#### TASK:
Please quote the text on qubit-based clock synchronization word for word, from "URL: http://arxiv.org/abs/2107.01304v1" up to and including "communication bin widths.".

[Opening TEXT FOR ANALYSIS section]

Related papers: Qubit-based clock synchronization for QKD systems using a Bayesian approach

Qubit-based clock synchronization for QKD systems using a Bayesian approach

URL: http://arxiv.org/abs/2107.01304v1
Date: Fri, 2 Jul 2021 23:44:25 GMT
Title: Qubit-based clock synchronization for QKD systems using a Bayesian approach
Authors: Roderick D. Cochran and Daniel J. Gauthier
Abstract summary: Qubit-based synchronization protocols directly use the transmitted quantum states to achieve synchronization. We present a model system with accompanying simulations of an efficient three-state BB84 prepare-and-measure protocol with decoy states. We find that we can achieve a 95 percent synchronization confidence in only 4,140 communication bin widths.

[Closing TEXT FOR ANALYSIS section]
[Opening DATA PROVIDED section]

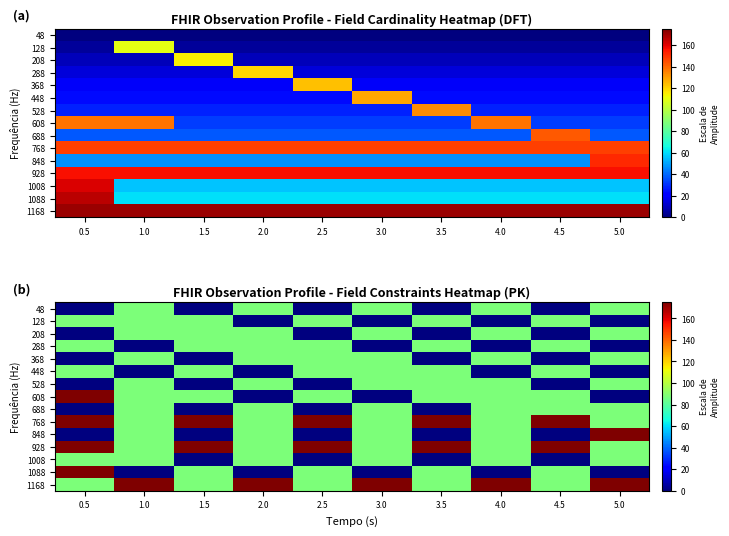

How many values in 528 are above zero?

6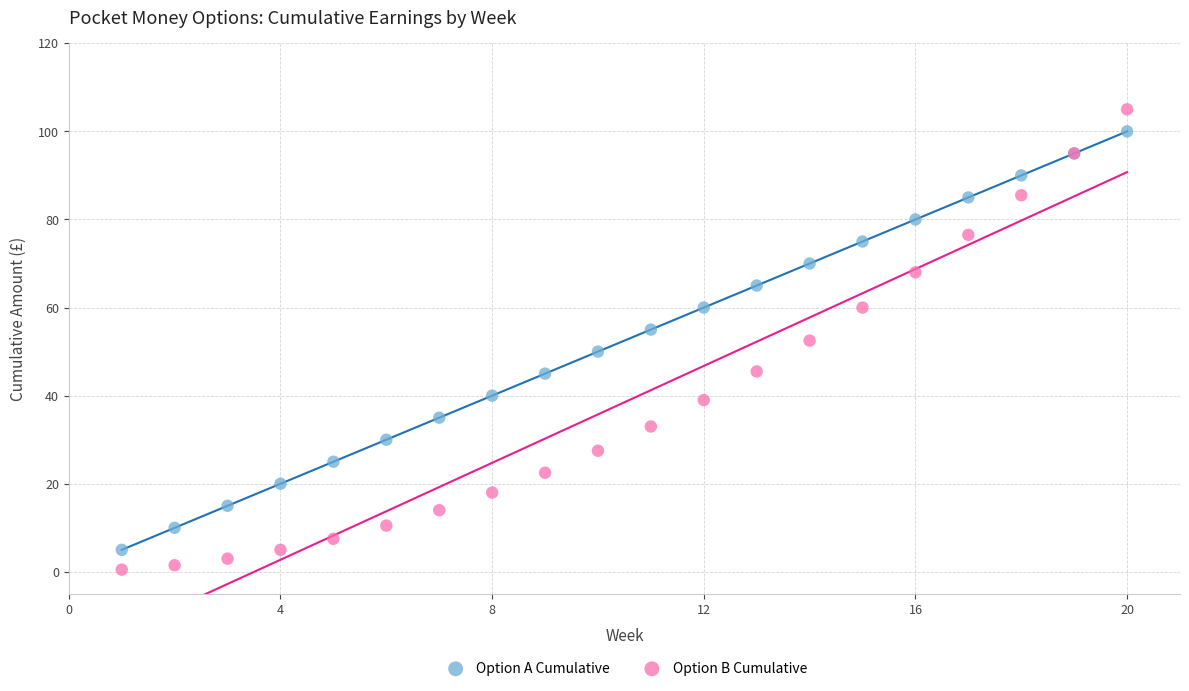

What is the X range (max minus min) for the scatter plot?

19.0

[Closing DATA PROVIDED section]

#### ANSWER BOX:
URL: http://arxiv.org/abs/2107.01304v1
Date: Fri, 2 Jul 2021 23:44:25 GMT
Title: Qubit-based clock synchronization for QKD systems using a Bayesian approach
Authors: Roderick D. Cochran and Daniel J. Gauthier
Abstract summary: Qubit-based synchronization protocols directly use the transmitted quantum states to achieve synchronization. We present a model system with accompanying simulations of an efficient three-state BB84 prepare-and-measure protocol with decoy states. We find that we can achieve a 95 percent synchronization confidence in only 4,140 communication bin widths.